● **To be done**: Please rewrite every line of the records below as a Markdown table with two columns, "Number" for the row number and "Entry" for the line itself. Omit blank lines.

Data records
[start]
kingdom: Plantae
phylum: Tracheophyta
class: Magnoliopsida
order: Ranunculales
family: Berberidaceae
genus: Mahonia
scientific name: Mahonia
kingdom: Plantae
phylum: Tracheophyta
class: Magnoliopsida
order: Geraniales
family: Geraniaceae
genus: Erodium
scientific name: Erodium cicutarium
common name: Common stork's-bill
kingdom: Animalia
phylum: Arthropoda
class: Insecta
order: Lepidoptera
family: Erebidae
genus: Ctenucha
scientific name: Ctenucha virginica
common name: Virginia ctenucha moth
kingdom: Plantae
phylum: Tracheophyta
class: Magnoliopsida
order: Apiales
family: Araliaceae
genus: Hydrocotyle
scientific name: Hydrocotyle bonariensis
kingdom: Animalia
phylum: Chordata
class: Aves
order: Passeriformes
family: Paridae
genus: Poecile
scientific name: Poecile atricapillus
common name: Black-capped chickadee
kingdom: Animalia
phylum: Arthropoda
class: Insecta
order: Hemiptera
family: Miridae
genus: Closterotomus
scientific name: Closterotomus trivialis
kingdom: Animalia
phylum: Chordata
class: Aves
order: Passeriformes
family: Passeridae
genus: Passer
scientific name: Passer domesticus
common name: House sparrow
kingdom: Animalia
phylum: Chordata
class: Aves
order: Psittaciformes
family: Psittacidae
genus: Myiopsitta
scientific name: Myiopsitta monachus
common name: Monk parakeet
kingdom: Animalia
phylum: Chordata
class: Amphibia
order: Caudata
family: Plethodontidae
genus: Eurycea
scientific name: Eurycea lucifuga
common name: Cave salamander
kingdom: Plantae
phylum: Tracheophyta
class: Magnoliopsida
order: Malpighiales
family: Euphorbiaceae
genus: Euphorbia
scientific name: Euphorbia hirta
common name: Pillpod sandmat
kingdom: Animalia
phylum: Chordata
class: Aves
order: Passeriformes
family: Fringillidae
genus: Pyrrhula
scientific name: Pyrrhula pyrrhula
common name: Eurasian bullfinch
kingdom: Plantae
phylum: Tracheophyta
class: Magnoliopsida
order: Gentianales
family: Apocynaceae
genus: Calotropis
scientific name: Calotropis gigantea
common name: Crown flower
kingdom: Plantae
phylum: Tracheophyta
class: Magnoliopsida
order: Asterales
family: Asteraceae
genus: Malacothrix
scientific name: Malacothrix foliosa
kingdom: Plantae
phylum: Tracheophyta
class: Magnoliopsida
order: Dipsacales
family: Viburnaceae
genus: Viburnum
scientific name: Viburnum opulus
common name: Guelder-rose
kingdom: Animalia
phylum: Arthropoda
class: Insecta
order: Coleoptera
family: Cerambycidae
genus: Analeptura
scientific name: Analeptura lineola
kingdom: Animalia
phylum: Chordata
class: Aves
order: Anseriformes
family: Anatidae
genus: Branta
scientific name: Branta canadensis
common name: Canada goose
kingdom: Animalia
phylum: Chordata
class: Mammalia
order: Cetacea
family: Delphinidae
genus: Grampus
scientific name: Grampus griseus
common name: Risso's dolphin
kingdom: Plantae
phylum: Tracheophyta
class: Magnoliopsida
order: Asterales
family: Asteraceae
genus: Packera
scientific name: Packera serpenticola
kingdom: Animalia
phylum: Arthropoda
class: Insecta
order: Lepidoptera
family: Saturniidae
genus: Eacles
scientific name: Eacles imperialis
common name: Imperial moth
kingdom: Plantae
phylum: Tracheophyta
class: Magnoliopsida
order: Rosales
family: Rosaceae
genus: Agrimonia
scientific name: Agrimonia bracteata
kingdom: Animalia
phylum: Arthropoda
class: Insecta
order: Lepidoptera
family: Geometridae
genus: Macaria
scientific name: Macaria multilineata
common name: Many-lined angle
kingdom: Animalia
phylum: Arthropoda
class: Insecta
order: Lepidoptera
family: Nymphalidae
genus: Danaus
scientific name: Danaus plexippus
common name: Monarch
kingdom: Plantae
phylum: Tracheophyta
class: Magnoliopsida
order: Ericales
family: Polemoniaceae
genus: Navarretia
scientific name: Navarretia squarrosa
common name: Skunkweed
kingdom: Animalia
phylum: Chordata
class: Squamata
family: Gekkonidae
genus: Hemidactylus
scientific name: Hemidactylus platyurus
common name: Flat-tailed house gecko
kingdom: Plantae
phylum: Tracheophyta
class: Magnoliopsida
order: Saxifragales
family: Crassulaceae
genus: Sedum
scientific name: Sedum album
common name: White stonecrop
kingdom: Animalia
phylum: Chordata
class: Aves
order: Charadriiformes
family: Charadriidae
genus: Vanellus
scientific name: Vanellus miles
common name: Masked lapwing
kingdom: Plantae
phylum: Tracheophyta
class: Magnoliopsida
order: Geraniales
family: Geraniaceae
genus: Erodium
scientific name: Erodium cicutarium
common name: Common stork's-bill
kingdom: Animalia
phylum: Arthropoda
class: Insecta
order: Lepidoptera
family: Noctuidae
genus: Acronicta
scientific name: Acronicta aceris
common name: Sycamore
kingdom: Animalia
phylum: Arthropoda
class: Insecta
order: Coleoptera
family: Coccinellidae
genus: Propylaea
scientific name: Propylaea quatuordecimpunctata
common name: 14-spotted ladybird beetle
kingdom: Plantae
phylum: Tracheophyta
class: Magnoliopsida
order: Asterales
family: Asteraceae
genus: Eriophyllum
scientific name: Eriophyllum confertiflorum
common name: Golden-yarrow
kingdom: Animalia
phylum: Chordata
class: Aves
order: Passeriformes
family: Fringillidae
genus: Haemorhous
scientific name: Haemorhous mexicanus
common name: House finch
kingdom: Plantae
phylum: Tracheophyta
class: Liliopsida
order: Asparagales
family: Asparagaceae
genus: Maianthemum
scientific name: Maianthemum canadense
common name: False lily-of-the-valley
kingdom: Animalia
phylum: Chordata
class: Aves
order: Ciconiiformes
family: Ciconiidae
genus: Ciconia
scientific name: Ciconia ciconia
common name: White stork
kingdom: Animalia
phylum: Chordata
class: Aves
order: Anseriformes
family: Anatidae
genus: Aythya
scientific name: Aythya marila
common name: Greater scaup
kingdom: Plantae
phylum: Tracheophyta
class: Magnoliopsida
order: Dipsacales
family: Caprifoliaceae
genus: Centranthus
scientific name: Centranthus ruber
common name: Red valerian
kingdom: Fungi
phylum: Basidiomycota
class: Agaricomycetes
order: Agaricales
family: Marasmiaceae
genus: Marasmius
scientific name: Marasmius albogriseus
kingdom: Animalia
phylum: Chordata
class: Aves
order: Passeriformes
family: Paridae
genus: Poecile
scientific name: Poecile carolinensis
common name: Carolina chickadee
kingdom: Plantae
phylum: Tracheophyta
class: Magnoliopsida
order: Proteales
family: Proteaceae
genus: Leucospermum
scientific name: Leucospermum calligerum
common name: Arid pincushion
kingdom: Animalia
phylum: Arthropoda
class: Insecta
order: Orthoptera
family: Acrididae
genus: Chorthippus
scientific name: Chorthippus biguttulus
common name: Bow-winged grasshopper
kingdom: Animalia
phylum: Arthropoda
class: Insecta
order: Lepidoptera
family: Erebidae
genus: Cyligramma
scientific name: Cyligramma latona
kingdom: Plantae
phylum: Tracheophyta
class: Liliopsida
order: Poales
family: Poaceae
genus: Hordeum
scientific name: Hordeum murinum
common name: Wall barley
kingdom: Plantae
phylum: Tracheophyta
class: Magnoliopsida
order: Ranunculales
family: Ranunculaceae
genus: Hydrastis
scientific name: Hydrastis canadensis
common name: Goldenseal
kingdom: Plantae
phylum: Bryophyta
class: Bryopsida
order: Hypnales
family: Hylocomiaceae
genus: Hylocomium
[end]
● **Task result**:
| Number | Entry |
|---|---|
| 1 | kingdom: Plantae |
| 2 | phylum: Tracheophyta |
| 3 | class: Magnoliopsida |
| 4 | order: Ranunculales |
| 5 | family: Berberidaceae |
| 6 | genus: Mahonia |
| 7 | scientific name: Mahonia |
| 8 | kingdom: Plantae |
| 9 | phylum: Tracheophyta |
| 10 | class: Magnoliopsida |
| 11 | order: Geraniales |
| 12 | family: Geraniaceae |
| 13 | genus: Erodium |
| 14 | scientific name: Erodium cicutarium |
| 15 | common name: Common stork's-bill |
| 16 | kingdom: Animalia |
| 17 | phylum: Arthropoda |
| 18 | class: Insecta |
| 19 | order: Lepidoptera |
| 20 | family: Erebidae |
| 21 | genus: Ctenucha |
| 22 | scientific name: Ctenucha virginica |
| 23 | common name: Virginia ctenucha moth |
| 24 | kingdom: Plantae |
| 25 | phylum: Tracheophyta |
| 26 | class: Magnoliopsida |
| 27 | order: Apiales |
| 28 | family: Araliaceae |
| 29 | genus: Hydrocotyle |
| 30 | scientific name: Hydrocotyle bonariensis |
| 31 | kingdom: Animalia |
| 32 | phylum: Chordata |
| 33 | class: Aves |
| 34 | order: Passeriformes |
| 35 | family: Paridae |
| 36 | genus: Poecile |
| 37 | scientific name: Poecile atricapillus |
| 38 | common name: Black-capped chickadee |
| 39 | kingdom: Animalia |
| 40 | phylum: Arthropoda |
| 41 | class: Insecta |
| 42 | order: Hemiptera |
| 43 | family: Miridae |
| 44 | genus: Closterotomus |
| 45 | scientific name: Closterotomus trivialis |
| 46 | kingdom: Animalia |
| 47 | phylum: Chordata |
| 48 | class: Aves |
| 49 | order: Passeriformes |
| 50 | family: Passeridae |
| 51 | genus: Passer |
| 52 | scientific name: Passer domesticus |
| 53 | common name: House sparrow |
| 54 | kingdom: Animalia |
| 55 | phylum: Chordata |
| 56 | class: Aves |
| 57 | order: Psittaciformes |
| 58 | family: Psittacidae |
| 59 | genus: Myiopsitta |
| 60 | scientific name: Myiopsitta monachus |
| 61 | common name: Monk parakeet |
| 62 | kingdom: Animalia |
| 63 | phylum: Chordata |
| 64 | class: Amphibia |
| 65 | order: Caudata |
| 66 | family: Plethodontidae |
| 67 | genus: Eurycea |
| 68 | scientific name: Eurycea lucifuga |
| 69 | common name: Cave salamander |
| 70 | kingdom: Plantae |
| 71 | phylum: Tracheophyta |
| 72 | class: Magnoliopsida |
| 73 | order: Malpighiales |
| 74 | family: Euphorbiaceae |
| 75 | genus: Euphorbia |
| 76 | scientific name: Euphorbia hirta |
| 77 | common name: Pillpod sandmat |
| 78 | kingdom: Animalia |
| 79 | phylum: Chordata |
| 80 | class: Aves |
| 81 | order: Passeriformes |
| 82 | family: Fringillidae |
| 83 | genus: Pyrrhula |
| 84 | scientific name: Pyrrhula pyrrhula |
| 85 | common name: Eurasian bullfinch |
| 86 | kingdom: Plantae |
| 87 | phylum: Tracheophyta |
| 88 | class: Magnoliopsida |
| 89 | order: Gentianales |
| 90 | family: Apocynaceae |
| 91 | genus: Calotropis |
| 92 | scientific name: Calotropis gigantea |
| 93 | common name: Crown flower |
| 94 | kingdom: Plantae |
| 95 | phylum: Tracheophyta |
| 96 | class: Magnoliopsida |
| 97 | order: Asterales |
| 98 | family: Asteraceae |
| 99 | genus: Malacothrix |
| 100 | scientific name: Malacothrix foliosa |
| 101 | kingdom: Plantae |
| 102 | phylum: Tracheophyta |
| 103 | class: Magnoliopsida |
| 104 | order: Dipsacales |
| 105 | family: Viburnaceae |
| 106 | genus: Viburnum |
| 107 | scientific name: Viburnum opulus |
| 108 | common name: Guelder-rose |
| 109 | kingdom: Animalia |
| 110 | phylum: Arthropoda |
| 111 | class: Insecta |
| 112 | order: Coleoptera |
| 113 | family: Cerambycidae |
| 114 | genus: Analeptura |
| 115 | scientific name: Analeptura lineola |
| 116 | kingdom: Animalia |
| 117 | phylum: Chordata |
| 118 | class: Aves |
| 119 | order: Anseriformes |
| 120 | family: Anatidae |
| 121 | genus: Branta |
| 122 | scientific name: Branta canadensis |
| 123 | common name: Canada goose |
| 124 | kingdom: Animalia |
| 125 | phylum: Chordata |
| 126 | class: Mammalia |
| 127 | order: Cetacea |
| 128 | family: Delphinidae |
| 129 | genus: Grampus |
| 130 | scientific name: Grampus griseus |
| 131 | common name: Risso's dolphin |
| 132 | kingdom: Plantae |
| 133 | phylum: Tracheophyta |
| 134 | class: Magnoliopsida |
| 135 | order: Asterales |
| 136 | family: Asteraceae |
| 137 | genus: Packera |
| 138 | scientific name: Packera serpenticola |
| 139 | kingdom: Animalia |
| 140 | phylum: Arthropoda |
| 141 | class: Insecta |
| 142 | order: Lepidoptera |
| 143 | family: Saturniidae |
| 144 | genus: Eacles |
| 145 | scientific name: Eacles imperialis |
| 146 | common name: Imperial moth |
| 147 | kingdom: Plantae |
| 148 | phylum: Tracheophyta |
| 149 | class: Magnoliopsida |
| 150 | order: Rosales |
| 151 | family: Rosaceae |
| 152 | genus: Agrimonia |
| 153 | scientific name: Agrimonia bracteata |
| 154 | kingdom: Animalia |
| 155 | phylum: Arthropoda |
| 156 | class: Insecta |
| 157 | order: Lepidoptera |
| 158 | family: Geometridae |
| 159 | genus: Macaria |
| 160 | scientific name: Macaria multilineata |
| 161 | common name: Many-lined angle |
| 162 | kingdom: Animalia |
| 163 | phylum: Arthropoda |
| 164 | class: Insecta |
| 165 | order: Lepidoptera |
| 166 | family: Nymphalidae |
| 167 | genus: Danaus |
| 168 | scientific name: Danaus plexippus |
| 169 | common name: Monarch |
| 170 | kingdom: Plantae |
| 171 | phylum: Tracheophyta |
| 172 | class: Magnoliopsida |
| 173 | order: Ericales |
| 174 | family: Polemoniaceae |
| 175 | genus: Navarretia |
| 176 | scientific name: Navarretia squarrosa |
| 177 | common name: Skunkweed |
| 178 | kingdom: Animalia |
| 179 | phylum: Chordata |
| 180 | class: Squamata |
| 181 | family: Gekkonidae |
| 182 | genus: Hemidactylus |
| 183 | scientific name: Hemidactylus platyurus |
| 184 | common name: Flat-tailed house gecko |
| 185 | kingdom: Plantae |
| 186 | phylum: Tracheophyta |
| 187 | class: Magnoliopsida |
| 188 | order: Saxifragales |
| 189 | family: Crassulaceae |
| 190 | genus: Sedum |
| 191 | scientific name: Sedum album |
| 192 | common name: White stonecrop |
| 193 | kingdom: Animalia |
| 194 | phylum: Chordata |
| 195 | class: Aves |
| 196 | order: Charadriiformes |
| 197 | family: Charadriidae |
| 198 | genus: Vanellus |
| 199 | scientific name: Vanellus miles |
| 200 | common name: Masked lapwing |
| 201 | kingdom: Plantae |
| 202 | phylum: Tracheophyta |
| 203 | class: Magnoliopsida |
| 204 | order: Geraniales |
| 205 | family: Geraniaceae |
| 206 | genus: Erodium |
| 207 | scientific name: Erodium cicutarium |
| 208 | common name: Common stork's-bill |
| 209 | kingdom: Animalia |
| 210 | phylum: Arthropoda |
| 211 | class: Insecta |
| 212 | order: Lepidoptera |
| 213 | family: Noctuidae |
| 214 | genus: Acronicta |
| 215 | scientific name: Acronicta aceris |
| 216 | common name: Sycamore |
| 217 | kingdom: Animalia |
| 218 | phylum: Arthropoda |
| 219 | class: Insecta |
| 220 | order: Coleoptera |
| 221 | family: Coccinellidae |
| 222 | genus: Propylaea |
| 223 | scientific name: Propylaea quatuordecimpunctata |
| 224 | common name: 14-spotted ladybird beetle |
| 225 | kingdom: Plantae |
| 226 | phylum: Tracheophyta |
| 227 | class: Magnoliopsida |
| 228 | order: Asterales |
| 229 | family: Asteraceae |
| 230 | genus: Eriophyllum |
| 231 | scientific name: Eriophyllum confertiflorum |
| 232 | common name: Golden-yarrow |
| 233 | kingdom: Animalia |
| 234 | phylum: Chordata |
| 235 | class: Aves |
| 236 | order: Passeriformes |
| 237 | family: Fringillidae |
| 238 | genus: Haemorhous |
| 239 | scientific name: Haemorhous mexicanus |
| 240 | common name: House finch |
| 241 | kingdom: Plantae |
| 242 | phylum: Tracheophyta |
| 243 | class: Liliopsida |
| 244 | order: Asparagales |
| 245 | family: Asparagaceae |
| 246 | genus: Maianthemum |
| 247 | scientific name: Maianthemum canadense |
| 248 | common name: False lily-of-the-valley |
| 249 | kingdom: Animalia |
| 250 | phylum: Chordata |
| 251 | class: Aves |
| 252 | order: Ciconiiformes |
| 253 | family: Ciconiidae |
| 254 | genus: Ciconia |
| 255 | scientific name: Ciconia ciconia |
| 256 | common name: White stork |
| 257 | kingdom: Animalia |
| 258 | phylum: Chordata |
| 259 | class: Aves |
| 260 | order: Anseriformes |
| 261 | family: Anatidae |
| 262 | genus: Aythya |
| 263 | scientific name: Aythya marila |
| 264 | common name: Greater scaup |
| 265 | kingdom: Plantae |
| 266 | phylum: Tracheophyta |
| 267 | class: Magnoliopsida |
| 268 | order: Dipsacales |
| 269 | family: Caprifoliaceae |
| 270 | genus: Centranthus |
| 271 | scientific name: Centranthus ruber |
| 272 | common name: Red valerian |
| 273 | kingdom: Fungi |
| 274 | phylum: Basidiomycota |
| 275 | class: Agaricomycetes |
| 276 | order: Agaricales |
| 277 | family: Marasmiaceae |
| 278 | genus: Marasmius |
| 279 | scientific name: Marasmius albogriseus |
| 280 | kingdom: Animalia |
| 281 | phylum: Chordata |
| 282 | class: Aves |
| 283 | order: Passeriformes |
| 284 | family: Paridae |
| 285 | genus: Poecile |
| 286 | scientific name: Poecile carolinensis |
| 287 | common name: Carolina chickadee |
| 288 | kingdom: Plantae |
| 289 | phylum: Tracheophyta |
| 290 | class: Magnoliopsida |
| 291 | order: Proteales |
| 292 | family: Proteaceae |
| 293 | genus: Leucospermum |
| 294 | scientific name: Leucospermum calligerum |
| 295 | common name: Arid pincushion |
| 296 | kingdom: Animalia |
| 297 | phylum: Arthropoda |
| 298 | class: Insecta |
| 299 | order: Orthoptera |
| 300 | family: Acrididae |
| 301 | genus: Chorthippus |
| 302 | scientific name: Chorthippus biguttulus |
| 303 | common name: Bow-winged grasshopper |
| 304 | kingdom: Animalia |
| 305 | phylum: Arthropoda |
| 306 | class: Insecta |
| 307 | order: Lepidoptera |
| 308 | family: Erebidae |
| 309 | genus: Cyligramma |
| 310 | scientific name: Cyligramma latona |
| 311 | kingdom: Plantae |
| 312 | phylum: Tracheophyta |
| 313 | class: Liliopsida |
| 314 | order: Poales |
| 315 | family: Poaceae |
| 316 | genus: Hordeum |
| 317 | scientific name: Hordeum murinum |
| 318 | common name: Wall barley |
| 319 | kingdom: Plantae |
| 320 | phylum: Tracheophyta |
| 321 | class: Magnoliopsida |
| 322 | order: Ranunculales |
| 323 | family: Ranunculaceae |
| 324 | genus: Hydrastis |
| 325 | scientific name: Hydrastis canadensis |
| 326 | common name: Goldenseal |
| 327 | kingdom: Plantae |
| 328 | phylum: Bryophyta |
| 329 | class: Bryopsida |
| 330 | order: Hypnales |
| 331 | family: Hylocomiaceae |
| 332 | genus: Hylocomium |